There is little to gain from pushing a partially-fit JP Duminy to play in the three-Test series against the West Indies.
Summer is here and the festive season is upon us. Many fans will be taking leave over the next few weeks, and I’m sure that a large number of South Africans will flock to Centurion, St Georges Park, and Newlands to watch the Proteas do battle with the West Indies.
It’s been nine months since we’ve witnessed a Test match in this country, and no doubt the locals will be itching for their five-day fix. It’s been too long since the No 1 Test side put on a show for their fans. For that reason alone, there should be some interest in the coming series.
Whether the three matches will serve up a decent contest is a point of debate. The West Indies are currently eighth in the ICC Test rankings, and will be without Chris Gayle and Darren Bravo. South Africa may be tempted to protect their own ranking rather than innovate and experiment.
The Proteas’ focus at this stage, of course, has to be the 2015 World Cup. Bearing this point in mind, one has to wonder why the selectors would push a partially fit senior player to compete in a largely insignificant Test series against a team that is ranked eight in the world. Why run the risk of further injury to a senior player who will be central to the Proteas’ cause at the 50-over tournament next February?
JP Duminy has battled with a knee injury for some time, and has already been ruled out of the first Test at Centurion. On Tuesday, it emerged that the Proteas all-rounder may not be fit for the last two matches of the series either. It’s more likely that Duminy will be fit for the three T20Is and five ODIs in January.
The Proteas will miss Duminy in the series against the West Indies, both from a batting and bowling perspective. Duminy has the ability to score some important runs at the back end of an innings, and has taken on more responsibility in recent seasons with regards to marshalling the tail. His off-spin has improved significantly, and he can be counted on to make key breakthroughs as well as hold up an end.
The role of Duminy the Test player is much the same as that of Duminy the ODI player. He lends a team balance in both formats, as well as a wealth of experience.
Some will say that this is why he needs to play in the Test series against the West Indies.
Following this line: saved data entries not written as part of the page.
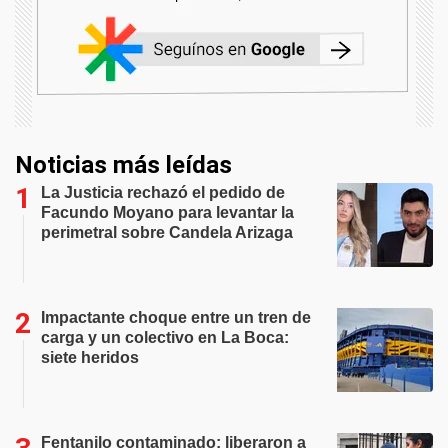
Noticias más leídas
La Justicia rechazó el pedido de
Facundo Moyano para levantar la
perimetral sobre Candela Arizaga
Impactante choque entre un tren de
carga y un colectivo en La Boca:
siete heridos
Fentanilo contaminado: liberaron a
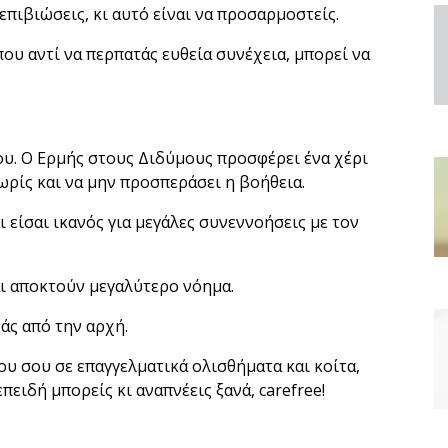
 επιβιώσεις, κι αυτό είναι να προσαρμοστείς.
ου αντί να περπατάς ευθεία συνέχεια, μπορεί να
μου. Ο Ερμής στους Διδύμους προσφέρει ένα χέρι
ωρίς και να μην προσπεράσει η βοήθεια.
 είσαι ικανός για μεγάλες συνεννοήσεις με τον
και αποκτούν μεγαλύτερο νόημα.
νάς από την αρχή.
υ σου σε επαγγελματικά ολισθήματα και κοίτα,
ειδή μπορείς κι αναπνέεις ξανά, carefree!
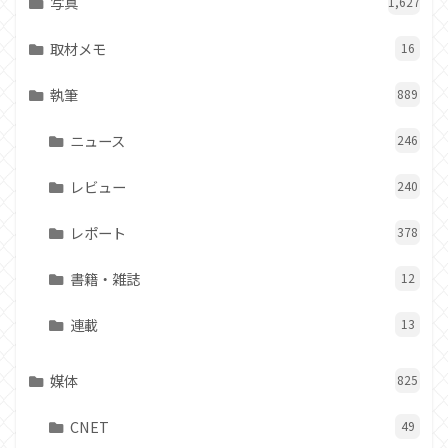
写真
1,627
取材メモ
16
執筆
889
ニュース
246
レビュー
240
レポート
378
書籍・雑誌
12
連載
13
媒体
825
CNET
49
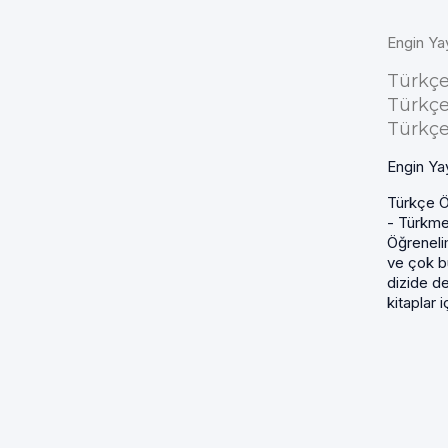
Engin Ya
Türkçe
Türkçe
Türkçe
Engin Ya
Türkçe Ö
- Türkme
Öğreneli
ve çok bü
dizide de
kitaplar i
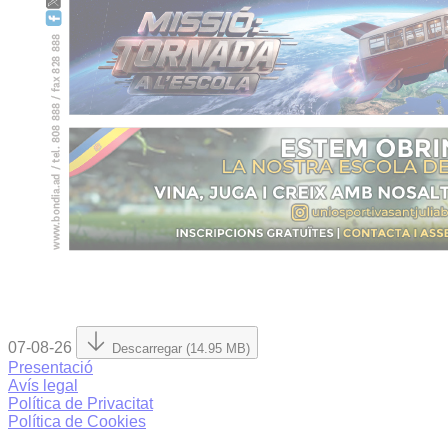
07-08-26
Descarregar (14.95 MB)
Presentació
Avís legal
Política de Privacitat
Política de Cookies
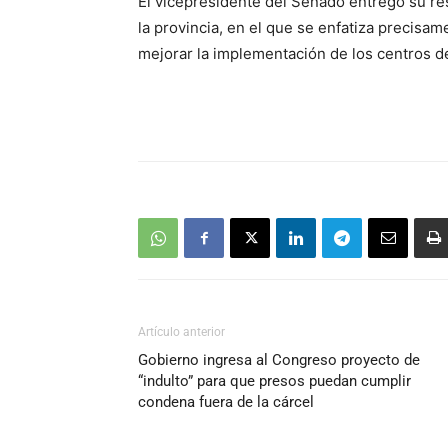
El vicepresidente del Senado entregó su res
la provincia, en el que se enfatiza precisame
mejorar la implementación de los centros d
Artículo anterior
Gobierno ingresa al Congreso proyecto de
“indulto” para que presos puedan cumplir
condena fuera de la cárcel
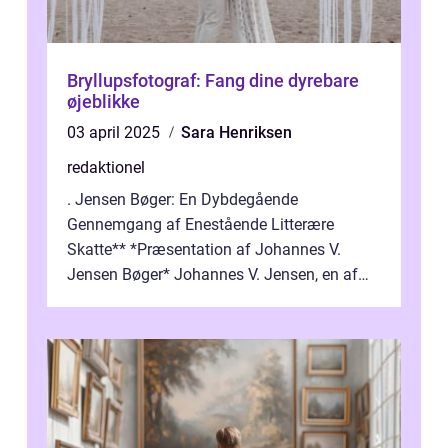
Bryllupsfotograf: Fang dine dyrebare
øjeblikke
03 april 2025
Sara Henriksen
redaktionel
. Jensen Bøger: En Dybdegående
Gennemgang af Enestående Litterære
Skatte** *Præsentation af Johannes V.
Jensen Bøger* Johannes V. Jensen, en af
Danmarks mest berømte forfattere, leverede
et enestående...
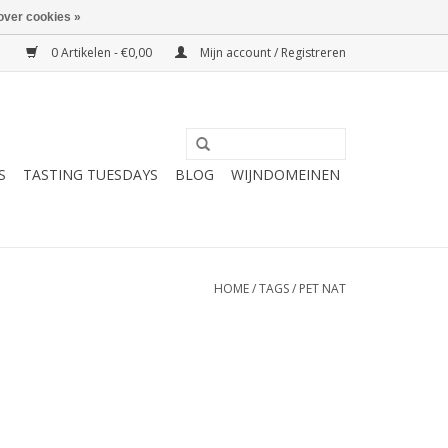
over cookies »
0 Artikelen - €0,00
Mijn account / Registreren
S
TASTING TUESDAYS
BLOG
WIJNDOMEINEN
HOME
/
TAGS
/
PET NAT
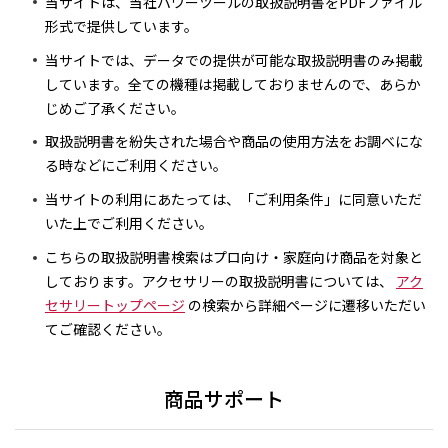
当サイトは、当社パワーツールの取扱説明書をPDFファイル
形式で提供しています。
当サイトでは、データでの提供が可能な取扱説明書のみ掲載
しています。全ての機種は掲載しておりませんので、あらか
じめご了承ください。
取扱説明書を紛失された場合や商品の使用方法をお調べにな
る時などにご利用ください。
当サイトの利用にあたっては、「ご利用条件」に同意いただ
いた上でご利用ください。
こちらの取扱説明書検索はプロ向け・家庭向け商品を対象と
しております。アクセサリーの取扱説明書については、
アク
セサリートップページ
の検索から詳細ページに遷移いただい
てご確認ください。
商品サポート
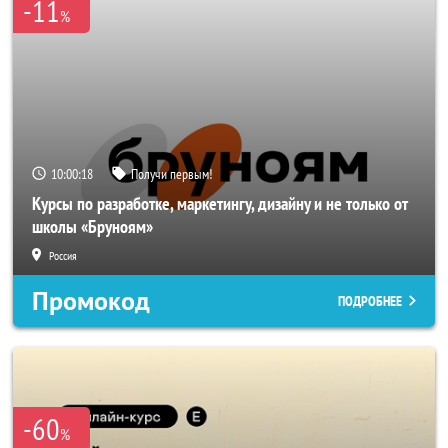
-11
%
10:00:18
Получи первым!
Курсы по разработке, маркетингу, дизайну и не только от
школы «Бруноям»
Россия
Промокод
ПОДРОБНЕЕ
-60
%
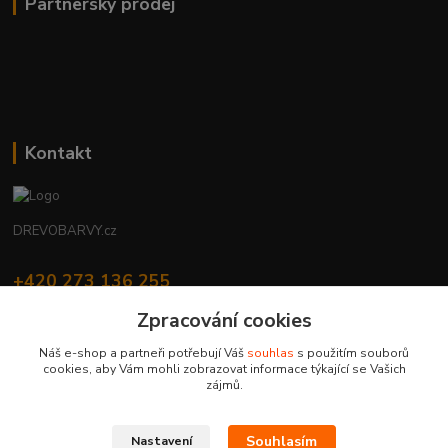
Partnerský prodej
Kontakt
DREVOBARVY.cz
+420 273 136 255
Po - Čt: 8:00 - 17:00, Pá: 8:00 - 14:30
Zpracování cookies
info@drevobarvy.cz
Náš e-shop a partneři potřebují Váš
souhlas
s použitím souborů
cookies, aby Vám mohli zobrazovat informace týkající se Vašich
zájmů.
Souhlasím
Nastavení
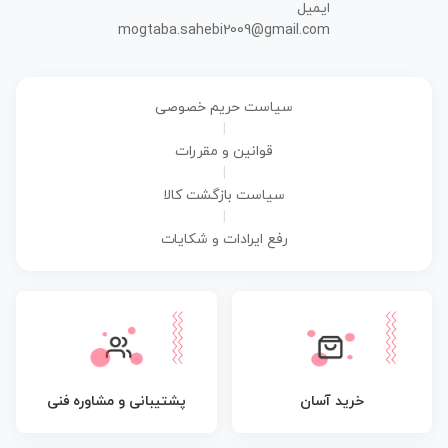
ایمیل
mogtaba.sahebi2009@gmail.com
سیاست حریم خصوصی
|
قوانین و مقررات
|
سیاست بازگشت کالا
|
رفع ایرادات و شکایات
پشتیبانی و مشاوره فنی
خرید آسان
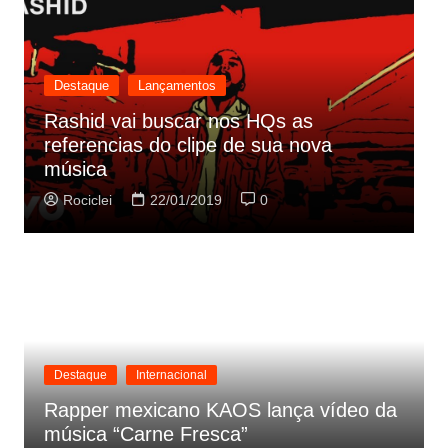
Destaque
Lançamentos
Rashid vai buscar nos HQs as
referencias do clipe de sua nova
C
música
p
Rociclei
22/01/2019
0
Destaque
Internacional
Rapper mexicano KAOS lança vídeo da
música “Carne Fresca”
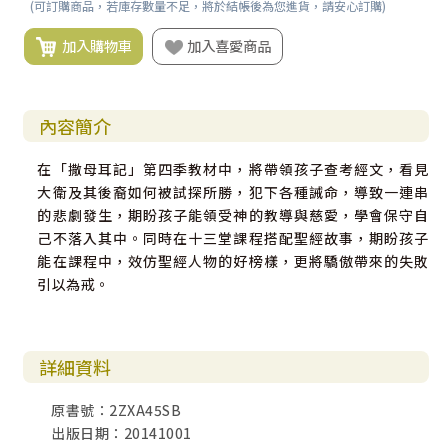
(可訂購商品，若庫存數量不足，將於結帳後為您進貨，請安心訂購)
加入購物車
加入喜愛商品
內容簡介
在「撒母耳記」第四季教材中，將帶領孩子查考經文，看見
大衛及其後裔如何被試探所勝，犯下各種誡命，導致一連串
的悲劇發生，期盼孩子能領受神的教導與慈愛，學會保守自
己不落入其中。同時在十三堂課程搭配聖經故事，期盼孩子
能在課程中，效仿聖經人物的好榜樣，更將驕傲帶來的失敗
引以為戒。
詳細資料
原書號：2ZXA45SB
出版日期：20141001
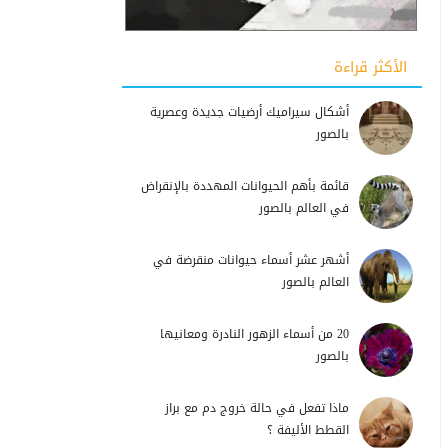
الأكثر قراءة
أشكال سيراميك أرضيات جديدة وعصرية
بالصور
قائمة بأهم الحيوانات المهددة بالإنقراض
في العالم بالصور
أشهر عشر أسماء حيوانات منقرضة في
العالم بالصور
20 من أسماء الزهور النادرة ومعانيها
بالصور
ماذا تفعل في حالة خروج دم مع براز
القطط الأليفة ؟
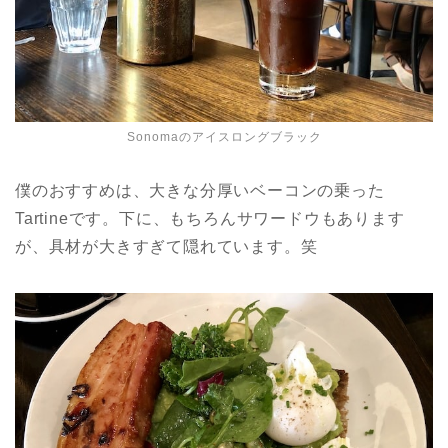
Sonomaのアイスロングブラック
僕のおすすめは、大きな分厚いベーコンの乗った
Tartineです。下に、もちろんサワードウもあります
が、具材が大きすぎて隠れています。笑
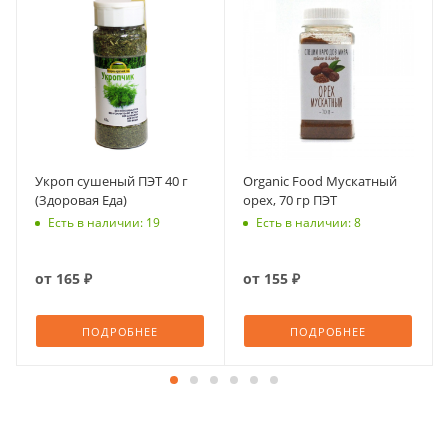
Укроп сушеный ПЭТ 40 г
Organic Food Мускатный
(Здоровая Еда)
орех, 70 гр ПЭТ
Есть в наличии: 19
Есть в наличии: 8
от
165 ₽
от
155 ₽
ПОДРОБНЕЕ
ПОДРОБНЕЕ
I would argue that this is why he shouldn’t be rushed back.
If there is any risk of further injury to that troublesome knee, then Duminy must be allowed more time to recuperate with a view to being ready for the World Cup. It’s at that tournament where the Proteas will need him most.
Perhaps a decision to exclude Duminy now will benefit the Proteas in both the middle and long term. He should be fully fit by the time the Proteas play the West Indies in those eight limited overs matches in January, and those matches should provide the player and the team with an opportunity to build momentum before the World Cup. With a view to the long term, it will do the Proteas’ Test side some good to explore an alternative in that middle order.
The selectors may be reluctant to experiment too much, though. The opening pair of Dean Elgar and Alviro Petersen still has much to prove. As well as he’s done over the past six months, Hashim Amla is still new to the captaincy. Quinton de Kock is new to the five-day game, and for all the debate, neither Robin Peterson nor Imran Tahir has made that spinner’s role his own. You can understand why Russell Domingo and company aren’t keen to make another change unless they absolutely have to.
And yet, resting Duminy is the best move with the World Cup in mind. De Kock, Amla, Faf du Plessis, AB de Villiers, David Miller … these are the batsmen who are expected to inflict the most damage at the global tournament. But don’t underestimate the role or importance of Duminy in the middle order. His contributions with the ball could also be crucial.
South Africa don’t need Duminy to play in the next three Tests in order to win the series against the West Indies. They will, however, need Duminy to be operating at full fitness if they are to win next year’s World Cup. The decision to extend the period of Duminy’s rest and rehabilitation into early January should be a no-brainer.